[Text block]:
--------------------------------

$1.9tn is too much stimulus and it eclipses the economic benefit

The US entered the pandemic with a federal budget that was on an unsustainable trajectory, with spending outstripping revenues as far as the eye could see. It will exit the pandemic with the highest level of debt, even relative to gross domestic product, in the nation’s history, and an even more dire trajectory. Yet the Biden administration claims the economy requires another $1.9tn in federal spending.

This proposal raises two questions. First, has the pandemic-related spending so far been justified?
Second, does the economy need another massive fiscal injection and, if so, what is the right amount and how do we pay for it?

Certainly, a tremendous amount of spending was necessary to support the economy over the past year. Between the fourth quarter of 2019 and the second quarter of 2020, GDP — roughly the value of production and income in the US — fell by $2.2tn. Congress responded with the Coronavirus Aid, Relief, and Economic Security Act, which added $2tn to the deficit. A 10% of GDP problem merited a near 10% of GDP response.

But additional deficits only make sense if they are targeted at the problem. Unlike past recessions, the problem is not a massive loss of wealth, as in the financial crisis that spawned the recession of 2007-09. Nor is it an aggregate decline in income, as that rose in 2020. The problem is that household spending on services, particularly that of more affluent households, collapsed because going out risked infection and transmission of the virus. So, it makes sense that the president’s request of another $1.9tn contains roughly $400bn for vaccines, distribution, testing and contact tracing. Eradicating the coronavirus is the top economic priority.

The remaining $1.5tn is being advertised as stimulus that will boost the pace of the recovery. Recall that the theory of stimulus is that when the economy is below full employment, government stimulus — tax cuts, cheques, spending — will boost spending. This will, in turn, stimulate business activity, which will begin a cycle of additional income to workers, more spending and more hiring. Because of this virtuous cycle, $1 of stimulus is expected to have (much) more than a $1 effect — the multiplier effect. That is the theory — it just has nothing to do with the current policy debate. There will be no stimulus as long as the virus stops households from spending freely. Further, the $1.9tn size of the package eclipses the economic need. Real GDP is below potential GDP, with the difference being the output gap.

--------------------------------

[Problem to solve]: Write out the stimulus text word for word, between "Second, does the" and "of GDP response.", inclusive.

[Supplied entries]:

--------------------------------

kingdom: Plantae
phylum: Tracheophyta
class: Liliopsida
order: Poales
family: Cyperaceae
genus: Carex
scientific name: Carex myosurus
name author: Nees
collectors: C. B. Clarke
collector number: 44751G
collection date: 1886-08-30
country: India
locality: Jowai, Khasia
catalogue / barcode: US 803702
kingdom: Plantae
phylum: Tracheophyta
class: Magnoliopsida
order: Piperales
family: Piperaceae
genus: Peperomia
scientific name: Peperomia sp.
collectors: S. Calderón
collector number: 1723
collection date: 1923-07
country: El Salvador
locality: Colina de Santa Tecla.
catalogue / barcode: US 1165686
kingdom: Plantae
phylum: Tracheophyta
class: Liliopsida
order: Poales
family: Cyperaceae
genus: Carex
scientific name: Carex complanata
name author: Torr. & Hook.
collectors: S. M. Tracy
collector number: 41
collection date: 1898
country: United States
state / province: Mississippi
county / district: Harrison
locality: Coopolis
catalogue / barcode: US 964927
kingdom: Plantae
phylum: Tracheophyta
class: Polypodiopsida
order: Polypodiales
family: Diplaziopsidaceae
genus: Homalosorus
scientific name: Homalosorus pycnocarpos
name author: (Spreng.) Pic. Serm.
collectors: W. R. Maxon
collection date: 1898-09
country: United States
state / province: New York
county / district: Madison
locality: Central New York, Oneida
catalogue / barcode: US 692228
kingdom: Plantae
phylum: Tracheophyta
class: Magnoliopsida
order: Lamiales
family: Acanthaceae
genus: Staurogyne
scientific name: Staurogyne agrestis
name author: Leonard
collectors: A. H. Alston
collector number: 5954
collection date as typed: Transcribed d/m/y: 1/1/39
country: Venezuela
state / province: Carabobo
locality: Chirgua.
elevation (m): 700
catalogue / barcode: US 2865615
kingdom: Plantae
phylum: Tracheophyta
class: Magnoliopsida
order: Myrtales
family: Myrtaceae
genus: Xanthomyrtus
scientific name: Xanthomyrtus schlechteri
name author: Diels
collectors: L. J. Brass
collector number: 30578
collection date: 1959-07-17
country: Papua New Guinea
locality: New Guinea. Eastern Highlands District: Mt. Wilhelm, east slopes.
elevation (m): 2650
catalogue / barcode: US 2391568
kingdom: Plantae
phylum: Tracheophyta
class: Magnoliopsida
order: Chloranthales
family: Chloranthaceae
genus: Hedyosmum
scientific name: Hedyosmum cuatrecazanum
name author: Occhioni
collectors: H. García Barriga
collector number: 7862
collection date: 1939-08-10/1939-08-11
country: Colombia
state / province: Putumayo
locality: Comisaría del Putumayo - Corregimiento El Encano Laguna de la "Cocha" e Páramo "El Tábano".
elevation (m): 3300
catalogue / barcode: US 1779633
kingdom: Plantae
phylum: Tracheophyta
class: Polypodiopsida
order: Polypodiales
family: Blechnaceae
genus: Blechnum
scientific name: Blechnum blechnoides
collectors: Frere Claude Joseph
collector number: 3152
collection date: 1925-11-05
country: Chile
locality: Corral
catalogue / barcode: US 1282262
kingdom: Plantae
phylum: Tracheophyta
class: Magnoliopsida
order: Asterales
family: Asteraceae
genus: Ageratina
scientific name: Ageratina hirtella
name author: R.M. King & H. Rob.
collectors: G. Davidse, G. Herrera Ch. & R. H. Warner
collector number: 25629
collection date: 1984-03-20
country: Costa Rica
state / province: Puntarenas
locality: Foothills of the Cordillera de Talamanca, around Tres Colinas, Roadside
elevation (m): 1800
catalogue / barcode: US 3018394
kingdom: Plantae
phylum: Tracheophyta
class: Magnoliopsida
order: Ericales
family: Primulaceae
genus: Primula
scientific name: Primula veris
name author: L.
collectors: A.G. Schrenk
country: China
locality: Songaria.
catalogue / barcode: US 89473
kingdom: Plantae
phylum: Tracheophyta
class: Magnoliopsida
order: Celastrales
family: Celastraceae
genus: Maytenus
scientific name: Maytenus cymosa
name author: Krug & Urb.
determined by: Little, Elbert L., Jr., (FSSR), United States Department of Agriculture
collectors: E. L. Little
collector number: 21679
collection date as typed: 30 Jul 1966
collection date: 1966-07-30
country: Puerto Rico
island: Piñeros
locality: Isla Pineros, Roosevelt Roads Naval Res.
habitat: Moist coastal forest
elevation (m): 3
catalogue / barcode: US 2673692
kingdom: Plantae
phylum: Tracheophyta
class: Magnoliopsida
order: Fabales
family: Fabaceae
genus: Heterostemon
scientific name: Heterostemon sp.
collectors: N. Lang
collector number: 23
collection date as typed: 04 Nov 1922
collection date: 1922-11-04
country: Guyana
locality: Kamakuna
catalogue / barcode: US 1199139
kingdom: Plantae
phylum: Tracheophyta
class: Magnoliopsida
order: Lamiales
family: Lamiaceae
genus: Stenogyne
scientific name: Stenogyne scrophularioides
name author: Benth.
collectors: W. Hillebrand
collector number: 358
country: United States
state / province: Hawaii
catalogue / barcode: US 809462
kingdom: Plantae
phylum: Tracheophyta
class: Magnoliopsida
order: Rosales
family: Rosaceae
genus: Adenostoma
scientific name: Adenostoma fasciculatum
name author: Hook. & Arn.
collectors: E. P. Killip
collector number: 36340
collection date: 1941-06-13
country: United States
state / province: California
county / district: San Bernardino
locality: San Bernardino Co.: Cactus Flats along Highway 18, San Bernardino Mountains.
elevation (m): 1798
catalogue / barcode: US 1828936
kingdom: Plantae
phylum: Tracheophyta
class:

--------------------------------

[Response to this exercise]:
Second, does the economy need another massive fiscal injection and, if so, what is the right amount and how do we pay for it?

Certainly, a tremendous amount of spending was necessary to support the economy over the past year. Between the fourth quarter of 2019 and the second quarter of 2020, GDP — roughly the value of production and income in the US — fell by $2.2tn. Congress responded with the Coronavirus Aid, Relief, and Economic Security Act, which added $2tn to the deficit. A 10% of GDP problem merited a near 10% of GDP response.